## DATA IN THIS EXERCISE:
== Segment start ==

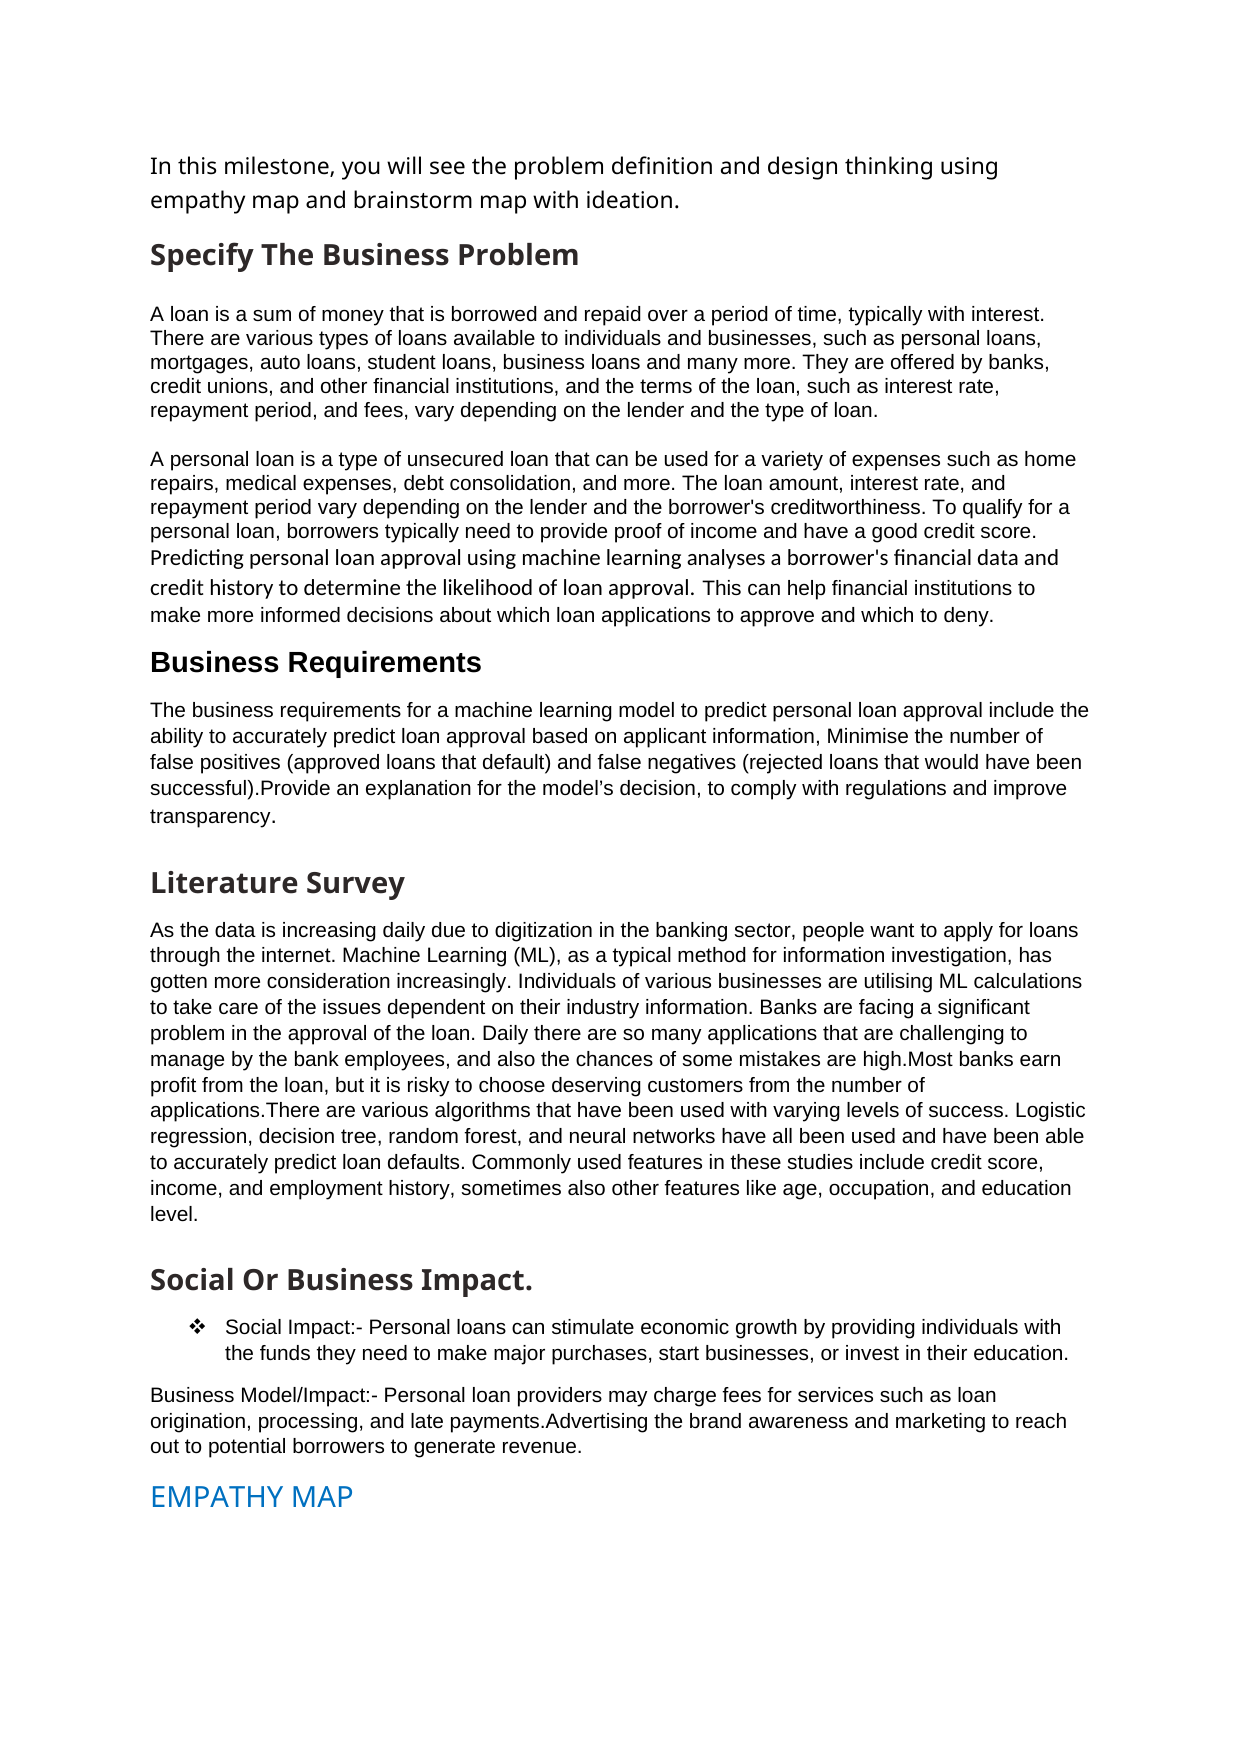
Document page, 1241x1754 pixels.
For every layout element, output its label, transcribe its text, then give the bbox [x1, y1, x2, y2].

== Segment end ==
== Segment start ==

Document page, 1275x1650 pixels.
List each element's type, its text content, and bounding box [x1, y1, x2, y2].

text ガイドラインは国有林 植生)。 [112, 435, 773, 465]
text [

== Segment end ==

Which of the lines above hold the string "Document"? Pick each of them out.

Document page, 1241x1754 pixels.
Document page, 1275x1650 pixels.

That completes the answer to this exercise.